The string paramater vhost=on should be present in every QEMU-KVM related process (in my case the one with PID 4721).

.:. Guest side configuration :: static IP address

First of all, my virtual machines are all based on CentOS 6.4 minimal netinstall.
I like them to have a static IP address (VM-1 192.168.0.2 and VM-2 192.168.0.3), which is a pretty easy task.

[root@VM-1 ~]# vi /etc/sysconfig/network-scripts/ifcfg-eth2
# add/edit the following lines and comment BOOTPROTO="dhcp" if present
IPADDR=192.168.0.2
GATEWAY=192.168.0.1
NETMASK=255.255.255.0
[root@VM-1 ~]# service network restart

Now the VM-1 should have a static IP address.

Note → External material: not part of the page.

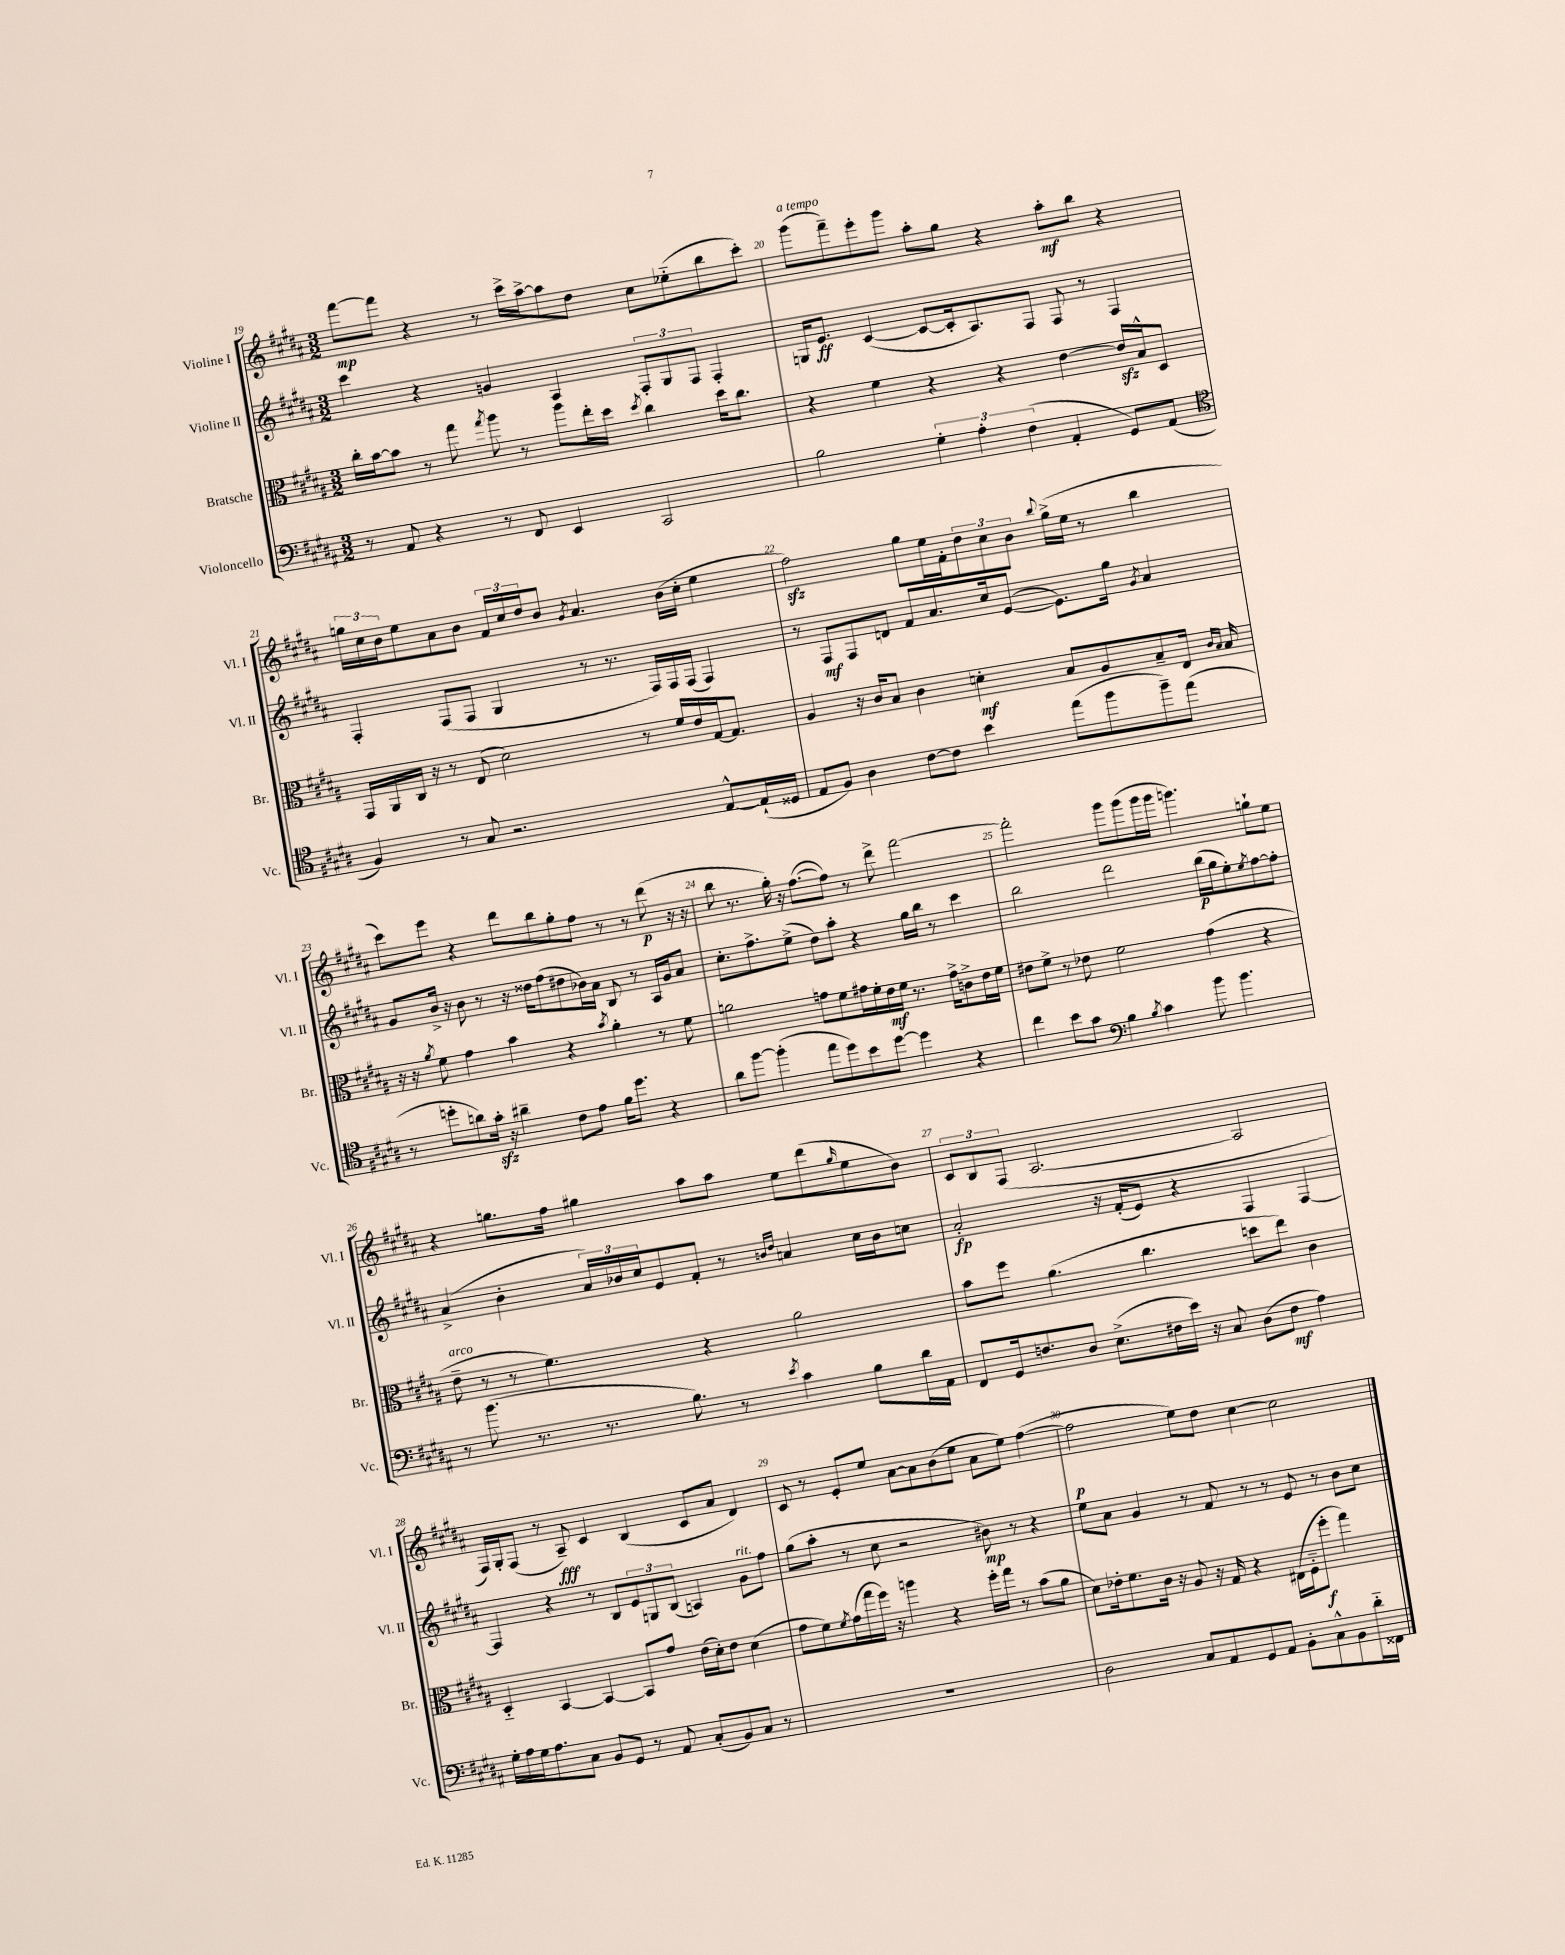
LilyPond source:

.:. Guest side configuration :: troubleshooting

If you happen to had deleted the virtual network adapter from virt-manager, when you add a new one it will have a different random MAC address and the guest OS will not see it anymore (CentOS prints an error during bootup).
The solution consists of two steps:

  1. edit the file /etc/sysconfig/network-scripts/ifcfg-eth* with the new MAC address (the one shown in virt-manager) and the new device name (if it was eth0, write eth1, if it was eth1, write eth2).
    There should be a way to force the new virtual network adapter to the use good old eth0, but I don’t know how to do it.
  2. delete the file /etc/udev/rules.d/70-persistent-net.rules.
  3. ok, I lied, the third step is restart the virtual machine.